The modern republic is not the same as the Bharatiya civilization. Its territorial boundaries do not align with those of its civilizational past. The land of the Vedic gods looks way difference than it did 2 thousand years before. Its neighbors are not the same ones it coexisted with for millennia. The concept of merit, once deeply embedded in its fabric, seems to have faded. The technological brilliance and intellectual dominance that once made this civilization great are now missing.

The great Champa Sea is now called the South China Sea. Tibet, once a close neighbor, is under occupation. Hind stands without Sindh and many other countless examples.

The Civilization That Was

In The Golden Road, the ancient networks of trade, knowledge, and spiritual thought that connected Bharata with the rest of Asia and beyond are vividly illustrated. The book speaks of how Indic influence stretched from Central Asia to Southeast Asia, shaping cultures, scripts, and traditions. The temples of Angkor, the Sanskrit inscriptions of Champa, and the deep Buddhist traditions of Tibet and China all bear testament to the intellectual and spiritual exports of the Indic civilization. But where is that influence now?

Courtesy: The Golden Road

Once, Nalanda and Takshashila were the world’s most prestigious centers of learning, drawing scholars from as far as Greece and China. Today, India’s academic institutions struggle for recognition on the global stage. Knowledge, once revered, has now been bureaucratized and diluted.

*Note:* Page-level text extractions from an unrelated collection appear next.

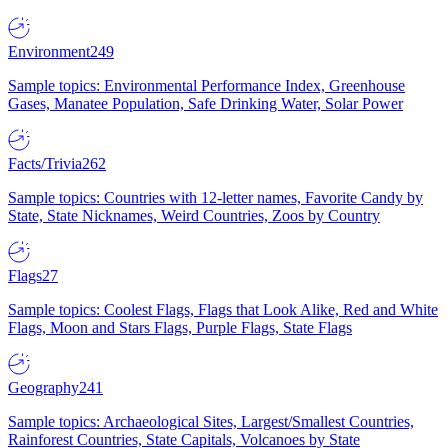
Environment
249
Sample topics: Environmental Performance Index, Greenhouse
Gases, Manatee Population, Safe Drinking Water, Solar Power
Facts/Trivia
262
Sample topics: Countries with 12-letter names, Favorite Candy by
State, State Nicknames, Weird Countries, Zoos by Country
Flags
27
Sample topics: Coolest Flags, Flags that Look Alike, Red and White
Flags, Moon and Stars Flags, Purple Flags, State Flags
Geography
241
Sample topics: Archaeological Sites, Largest/Smallest Countries,
Rainforest Countries, State Capitals, Volcanoes by State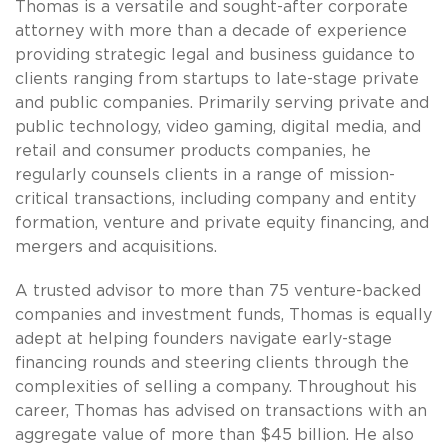
Thomas is a versatile and sought-after corporate
attorney with more than a decade of experience
providing strategic legal and business guidance to
clients ranging from startups to late-stage private
and public companies. Primarily serving private and
public technology, video gaming, digital media, and
retail and consumer products companies, he
regularly counsels clients in a range of mission-
critical transactions, including company and entity
formation, venture and private equity financing, and
mergers and acquisitions.
A trusted advisor to more than 75 venture-backed
companies and investment funds, Thomas is equally
adept at helping founders navigate early-stage
financing rounds and steering clients through the
complexities of selling a company. Throughout his
career, Thomas has advised on transactions with an
aggregate value of more than $45 billion. He also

The republic may be sovereign, but it is not civilizationally self-assured. It speaks in borrowed tongues, governs through borrowed frameworks, and aspires toward borrowed ideals. The moral and intellectual confidence that defined the ancient civilization is absent.

A Fragmented Present?

While the ancient Indic civilization thrived on intellectual and spiritual exchange, the modern republic struggles with ideological conflict and a lack of cultural continuity. The Kshatriya spirit that once safeguarded the land — evident in rulers like Chandragupta, Rajendra Chola, and Maharana Pratap — has been replaced by political complacency. The civilizational idea of dharma, which once guided governance and justice, has been substituted with laws inherited from colonial rulers who had no understanding of this land’s soul.

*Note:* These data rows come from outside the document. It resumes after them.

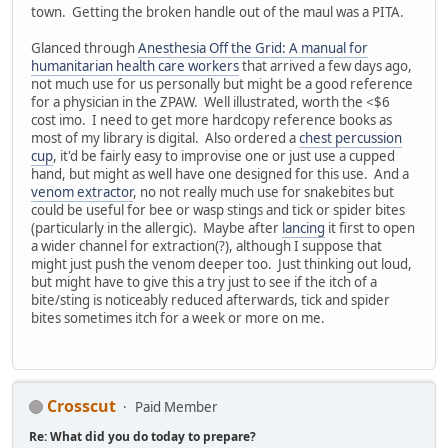
town. Getting the broken handle out of the maul was a PITA.
Glanced through
Anesthesia Off the Grid: A manual for
humanitarian health care workers
that arrived a few days ago,
not much use for us personally but might be a good reference
for a physician in the ZPAW. Well illustrated, worth the <$6
cost imo. I need to get more hardcopy reference books as
most of my library is digital. Also ordered a
chest percussion
cup
, it'd be fairly easy to improvise one or just use a cupped
hand, but might as well have one designed for this use. And a
venom extractor
, no not really much use for snakebites but
could be useful for bee or wasp stings and tick or spider bites
(particularly in the allergic). Maybe after
lancing
it first to open
a wider channel for extraction(?), although I suppose that
might just push the venom deeper too. Just thinking out loud,
but might have to give this a try just to see if the itch of a
bite/sting is noticeably reduced afterwards, tick and spider
bites sometimes itch for a week or more on me.
Crosscut
Paid Member
Re: What did you do today to prepare?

Once, the economy of Bharata was among the largest in the world, contributing over 25% to global GDP. Its industries — from textiles to metallurgy — were unmatched. Today, the republic struggles with manufacturing, relies heavily on imports, and debates economic policies designed by foreign institutions.

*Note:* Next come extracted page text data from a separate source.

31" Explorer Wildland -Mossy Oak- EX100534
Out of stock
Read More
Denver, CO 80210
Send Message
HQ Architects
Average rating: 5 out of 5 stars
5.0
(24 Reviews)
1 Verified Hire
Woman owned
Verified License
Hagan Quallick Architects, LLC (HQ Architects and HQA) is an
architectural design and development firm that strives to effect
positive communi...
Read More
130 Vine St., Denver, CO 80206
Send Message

The cultural and geographical disruptions are undeniable. The sacred rivers that nurtured civilization — Sindhu, Saraswati, and Brahmaputra — no longer define the nation’s identity. The republic is governed not by the timeless principles of Indic civilization but by policies shaped in response to external forces. Only the Indic identity which one stumbles on once in a while is lindy except that I wonder what else

Hallucinating with Civilizational Spirit

The Indic civilization was never defined by territorial boundaries alone — it was a living, breathing consciousness that transcended borders. To revive its essence, India must look beyond its modern political identity and reconnect with its civilizational roots. This means reclaiming intellectual leadership, restoring indigenous knowledge systems, and fostering a sense of self-confidence rooted in our own heritage, rather than borrowed ideologies.

The question remains — can we bridge the gap between the republic and the civilization? Or will we remain a fragmented shadow of what once was?

I wonder at times are we the same people? We are perhaps way different than the our ancestors. To the extent i say we are different people.

The land of Lord Rama is known for a land where lawlessness prevails till date. People fear for lot of things but of law. From which moral/intellectual standing we claim Indic civilisation as our own.

Disclaimer- Views shared in the article is personal to the author. It doesn’t reflect views of any organisation to which author is related. The author isn’t demeaning the progress the newly built republic has made. All he wants is to question the standard once it’s ancestors had.